Organic radicals are open-shell molecules with unpaired electrons, and their single electron-occupied frontier orbitals are extremely susceptible to electron transfer and release, making them suitable in energy transfer and storage applications such as conducting materials and rechargeable batteries. The non-zero magnetic moments and distinctive photophysical features of free radicals, particularly their complex spin configurations in the ground and excited states, have also attracted considerable attention in the fields of molecular spintronics, optoelectronics, and quantum information technology. Despite the intriguing prospects for the application of radical materials, the most of radicals are unstable at ambient conditions due to their high reactivity and short lifetimes, and thus their materials-related research for practical applications is currently limited. Developing and manufacturing stable organic radicals, while also extending their operational capability in complex and severe conditions, continue to be difficult challenges.

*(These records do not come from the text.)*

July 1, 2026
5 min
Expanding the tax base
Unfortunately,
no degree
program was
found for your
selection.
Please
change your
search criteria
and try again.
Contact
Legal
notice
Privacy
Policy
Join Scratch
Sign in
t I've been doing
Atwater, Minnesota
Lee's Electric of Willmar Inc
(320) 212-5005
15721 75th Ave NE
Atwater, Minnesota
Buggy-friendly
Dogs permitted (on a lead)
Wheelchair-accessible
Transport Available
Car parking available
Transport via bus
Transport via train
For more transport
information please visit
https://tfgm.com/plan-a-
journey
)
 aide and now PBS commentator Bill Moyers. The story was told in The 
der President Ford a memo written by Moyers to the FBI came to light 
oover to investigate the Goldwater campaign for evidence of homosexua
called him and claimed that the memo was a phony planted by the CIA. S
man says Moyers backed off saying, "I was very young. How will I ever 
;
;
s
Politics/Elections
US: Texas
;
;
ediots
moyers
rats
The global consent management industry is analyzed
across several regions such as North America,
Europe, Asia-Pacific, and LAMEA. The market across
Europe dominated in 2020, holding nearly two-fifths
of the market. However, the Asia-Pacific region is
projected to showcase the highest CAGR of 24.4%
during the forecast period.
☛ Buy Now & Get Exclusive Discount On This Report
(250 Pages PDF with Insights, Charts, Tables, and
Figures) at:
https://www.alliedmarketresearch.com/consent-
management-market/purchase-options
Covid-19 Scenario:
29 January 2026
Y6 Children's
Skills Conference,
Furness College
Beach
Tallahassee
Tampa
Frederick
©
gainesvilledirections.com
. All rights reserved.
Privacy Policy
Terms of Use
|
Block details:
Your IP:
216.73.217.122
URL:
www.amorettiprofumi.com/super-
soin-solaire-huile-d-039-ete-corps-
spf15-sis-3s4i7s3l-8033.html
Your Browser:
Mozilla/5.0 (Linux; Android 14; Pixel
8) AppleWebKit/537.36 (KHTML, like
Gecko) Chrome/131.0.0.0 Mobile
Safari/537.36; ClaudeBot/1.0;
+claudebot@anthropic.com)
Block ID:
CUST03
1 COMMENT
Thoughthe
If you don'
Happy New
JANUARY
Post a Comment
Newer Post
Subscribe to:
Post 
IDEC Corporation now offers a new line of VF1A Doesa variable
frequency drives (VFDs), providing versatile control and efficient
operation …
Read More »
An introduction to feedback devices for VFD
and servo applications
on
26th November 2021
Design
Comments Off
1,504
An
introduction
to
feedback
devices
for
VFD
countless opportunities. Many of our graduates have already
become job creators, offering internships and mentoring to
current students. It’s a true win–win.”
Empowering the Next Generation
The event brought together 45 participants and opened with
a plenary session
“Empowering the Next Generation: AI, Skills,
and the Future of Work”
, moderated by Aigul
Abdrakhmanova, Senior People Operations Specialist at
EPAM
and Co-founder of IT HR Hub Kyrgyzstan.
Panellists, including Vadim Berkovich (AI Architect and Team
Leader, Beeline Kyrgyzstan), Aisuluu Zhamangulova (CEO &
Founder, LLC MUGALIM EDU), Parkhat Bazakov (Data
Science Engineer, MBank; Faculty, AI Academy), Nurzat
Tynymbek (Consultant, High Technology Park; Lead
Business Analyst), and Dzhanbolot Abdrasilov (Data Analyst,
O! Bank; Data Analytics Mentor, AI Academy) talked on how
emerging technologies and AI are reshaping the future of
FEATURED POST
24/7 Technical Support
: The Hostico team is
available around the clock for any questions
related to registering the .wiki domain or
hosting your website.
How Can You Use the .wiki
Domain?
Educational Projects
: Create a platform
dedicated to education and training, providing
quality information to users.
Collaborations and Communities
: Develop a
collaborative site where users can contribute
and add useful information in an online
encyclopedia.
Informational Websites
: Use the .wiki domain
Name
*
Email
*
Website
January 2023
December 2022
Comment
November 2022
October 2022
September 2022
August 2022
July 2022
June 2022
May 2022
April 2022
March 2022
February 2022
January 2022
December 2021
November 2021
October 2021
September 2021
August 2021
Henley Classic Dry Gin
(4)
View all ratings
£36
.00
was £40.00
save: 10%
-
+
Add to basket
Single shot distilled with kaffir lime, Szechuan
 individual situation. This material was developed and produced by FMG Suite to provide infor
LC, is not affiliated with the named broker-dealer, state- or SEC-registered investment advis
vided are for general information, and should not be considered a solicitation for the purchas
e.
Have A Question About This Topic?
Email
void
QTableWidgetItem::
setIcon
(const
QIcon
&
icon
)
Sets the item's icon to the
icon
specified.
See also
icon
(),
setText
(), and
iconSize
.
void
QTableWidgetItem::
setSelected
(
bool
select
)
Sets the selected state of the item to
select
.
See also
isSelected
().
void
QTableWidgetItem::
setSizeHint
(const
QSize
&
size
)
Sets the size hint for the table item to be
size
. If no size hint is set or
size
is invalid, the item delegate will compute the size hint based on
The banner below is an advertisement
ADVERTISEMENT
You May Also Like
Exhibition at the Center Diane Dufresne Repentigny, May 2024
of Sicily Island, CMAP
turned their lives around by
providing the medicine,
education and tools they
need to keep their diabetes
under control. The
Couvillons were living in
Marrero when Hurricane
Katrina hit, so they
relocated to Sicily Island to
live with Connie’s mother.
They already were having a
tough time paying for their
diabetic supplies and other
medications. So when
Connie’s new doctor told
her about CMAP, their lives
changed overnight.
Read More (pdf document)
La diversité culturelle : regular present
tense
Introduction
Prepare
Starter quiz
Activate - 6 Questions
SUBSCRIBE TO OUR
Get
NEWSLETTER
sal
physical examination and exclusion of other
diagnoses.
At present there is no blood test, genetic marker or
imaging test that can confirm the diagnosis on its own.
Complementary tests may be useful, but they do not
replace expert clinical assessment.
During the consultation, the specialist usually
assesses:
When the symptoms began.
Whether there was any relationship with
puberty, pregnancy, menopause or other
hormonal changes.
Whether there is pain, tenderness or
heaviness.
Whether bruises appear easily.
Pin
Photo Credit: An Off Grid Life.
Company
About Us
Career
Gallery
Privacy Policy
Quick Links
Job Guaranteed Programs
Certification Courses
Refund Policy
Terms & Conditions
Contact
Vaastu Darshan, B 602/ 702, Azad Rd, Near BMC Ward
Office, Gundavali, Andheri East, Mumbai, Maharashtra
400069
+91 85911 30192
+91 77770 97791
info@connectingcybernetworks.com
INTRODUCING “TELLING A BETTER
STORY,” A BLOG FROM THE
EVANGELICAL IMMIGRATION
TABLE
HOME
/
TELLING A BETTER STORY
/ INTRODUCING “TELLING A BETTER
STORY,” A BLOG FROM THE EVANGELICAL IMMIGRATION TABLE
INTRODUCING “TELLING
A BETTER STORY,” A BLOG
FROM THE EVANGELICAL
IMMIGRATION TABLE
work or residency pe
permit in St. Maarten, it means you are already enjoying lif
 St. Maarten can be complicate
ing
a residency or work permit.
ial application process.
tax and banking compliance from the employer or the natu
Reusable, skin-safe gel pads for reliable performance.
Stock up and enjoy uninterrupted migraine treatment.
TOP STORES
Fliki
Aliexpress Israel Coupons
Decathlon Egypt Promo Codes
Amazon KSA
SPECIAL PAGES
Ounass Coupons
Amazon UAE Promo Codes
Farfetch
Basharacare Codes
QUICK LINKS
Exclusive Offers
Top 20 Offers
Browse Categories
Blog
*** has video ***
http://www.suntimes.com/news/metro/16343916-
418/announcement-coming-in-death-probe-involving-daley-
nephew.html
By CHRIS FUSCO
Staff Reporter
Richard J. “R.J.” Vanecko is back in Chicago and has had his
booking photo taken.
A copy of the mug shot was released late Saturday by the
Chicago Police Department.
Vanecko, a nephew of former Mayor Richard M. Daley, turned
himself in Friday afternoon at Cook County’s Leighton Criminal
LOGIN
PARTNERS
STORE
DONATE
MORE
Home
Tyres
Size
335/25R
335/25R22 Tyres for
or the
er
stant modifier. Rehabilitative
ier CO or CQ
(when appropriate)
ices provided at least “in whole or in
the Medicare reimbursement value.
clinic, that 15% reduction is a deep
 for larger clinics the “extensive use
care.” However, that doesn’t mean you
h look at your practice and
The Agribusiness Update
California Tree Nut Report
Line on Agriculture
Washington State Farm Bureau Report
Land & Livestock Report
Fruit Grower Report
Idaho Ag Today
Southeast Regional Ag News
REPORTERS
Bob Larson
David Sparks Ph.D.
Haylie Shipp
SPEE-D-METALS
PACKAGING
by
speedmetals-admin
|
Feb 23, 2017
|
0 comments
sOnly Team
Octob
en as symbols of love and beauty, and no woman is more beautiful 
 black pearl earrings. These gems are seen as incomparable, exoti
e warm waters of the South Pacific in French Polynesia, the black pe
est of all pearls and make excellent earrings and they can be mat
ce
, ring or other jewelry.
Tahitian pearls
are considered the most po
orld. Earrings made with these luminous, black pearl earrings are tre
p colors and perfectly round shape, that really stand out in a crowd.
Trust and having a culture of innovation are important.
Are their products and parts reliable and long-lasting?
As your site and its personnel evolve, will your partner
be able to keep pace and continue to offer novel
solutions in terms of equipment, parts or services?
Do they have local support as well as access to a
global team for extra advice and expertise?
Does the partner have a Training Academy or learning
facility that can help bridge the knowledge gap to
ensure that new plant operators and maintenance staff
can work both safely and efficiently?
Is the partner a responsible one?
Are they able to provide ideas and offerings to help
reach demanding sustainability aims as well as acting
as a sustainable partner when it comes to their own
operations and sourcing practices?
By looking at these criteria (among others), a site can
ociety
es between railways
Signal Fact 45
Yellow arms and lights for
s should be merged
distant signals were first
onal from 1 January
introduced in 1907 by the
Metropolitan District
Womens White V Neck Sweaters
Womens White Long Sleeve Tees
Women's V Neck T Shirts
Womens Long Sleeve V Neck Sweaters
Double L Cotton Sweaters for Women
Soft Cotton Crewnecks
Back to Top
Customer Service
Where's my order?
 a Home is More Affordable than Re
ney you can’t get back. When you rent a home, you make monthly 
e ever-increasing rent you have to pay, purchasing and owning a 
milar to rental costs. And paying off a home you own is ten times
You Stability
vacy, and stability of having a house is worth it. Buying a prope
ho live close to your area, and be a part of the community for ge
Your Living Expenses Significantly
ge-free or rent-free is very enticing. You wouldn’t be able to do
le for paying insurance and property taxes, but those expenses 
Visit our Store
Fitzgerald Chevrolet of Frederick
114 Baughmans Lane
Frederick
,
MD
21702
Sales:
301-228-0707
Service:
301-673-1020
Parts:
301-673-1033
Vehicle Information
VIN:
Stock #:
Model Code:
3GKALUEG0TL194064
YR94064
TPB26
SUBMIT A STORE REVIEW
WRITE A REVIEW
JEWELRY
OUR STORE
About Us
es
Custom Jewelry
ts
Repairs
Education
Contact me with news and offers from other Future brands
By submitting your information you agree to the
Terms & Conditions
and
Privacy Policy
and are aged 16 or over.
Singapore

Porphyrins are a family of conjugated macrocyclic compounds composed of pyrroles connected by carbon atoms and possessing a unique π-conjugated electronic structure capable of delocalizing spins and stabilizing radicals. Porphyrins, which include heme and chlorophyll, are commonly found in nature and are referred to as the pigments of life. The most of porphyrins have aromatic [4n+2] π-conjugated electron structures. In recent years, Professor Shen Zhen's group at Nanjing University's School of Chemistry and Chemical Engineering has been investigating the radical properties of corrole, a ring-contracted porphyrin analogue. The structure of corrole is similar to the main skeleton of vitamin B12, in that it contains one less carbon in the meso position than that of the typical porphyrin. This small structural difference leads to corrole's unique coordination ability, as when coordinated with a certain metal, it readily generates radical based on the [4n+1] electronic structure of corrole ligand. Prof. Shen Zhen's previous work examined the structures and properties of copper and silver corrole complexes and modulated the interaction between the central metal spin and the ligand radical spin via ligand modification, surface adsorption, and chemical oxidation. On corrole, Shen’s group were able to convert the electronic structures of a closed-shell singlet to an open-shell singlet, an open-shell singlet to a stable triplet, and a radical ligand to an antiaromatic ligand. By exploring their applicability in spintronics, these works highlighted the remarkable stability and adjustability of corrole complexes as spin carriers. (Nat. Commun. 2015, 6 (1),7547;Angew. Chem., Int. Ed. 2021, 60 (21), 11702−11706;Chem. Commun., 2021,57, 383-386.)
The present study developed a very stable neutral nickel corrole radical by a facile synthetic strategy using acid-catalyzed condensation and retro-Diels-Alder reaction. The radical is a special a1u type, with most of its spin density (>90%) distributed on the α-carbon atom of the inner pyrrole ring, which is protected by the comprehensive blocking of the peripheral β-fused benzene ring and the meso-phenyl rings, thus greatly enhancing the stability of the molecule. This radical can be converted reversibly to aromatic and anti-aromatic ionic states and exhibits exceptional photothermal stability and photothermal conversion efficiency (Figure 1). This study provides an in-depth insight into the relationship between the corrole radical's special hybrid semi-aromatic-semi-anti-aromatic frontier molecular orbitals and their corresponding photophysical properties through detailed theoretical analysis and spectroscopic measurements, thus further establishing a new idea and platform for the design and application of radical functional materials.
The work was published online as Highly Stable Neutral Corrole Radical: Amphoteric Aromatic-Antiaromatic Switching and Efficient Photothermal Conversion in Journal of the American Chemical Society (DOI: 10.1021/jacs.1c11716). The first author is Ph.D. student Hu Gao, with Dr. Fan Wu and Prof. Zhen Shen as co-corresponding authors. This work was supported by the National Natural Science Foundation of China (NSFC) (Grants 21771102, 22071103, 22001119, and 21911540069).
Figure 1. Aromatic/antiaromatic reversible conversion and photothermal effect of nickel corrole radical.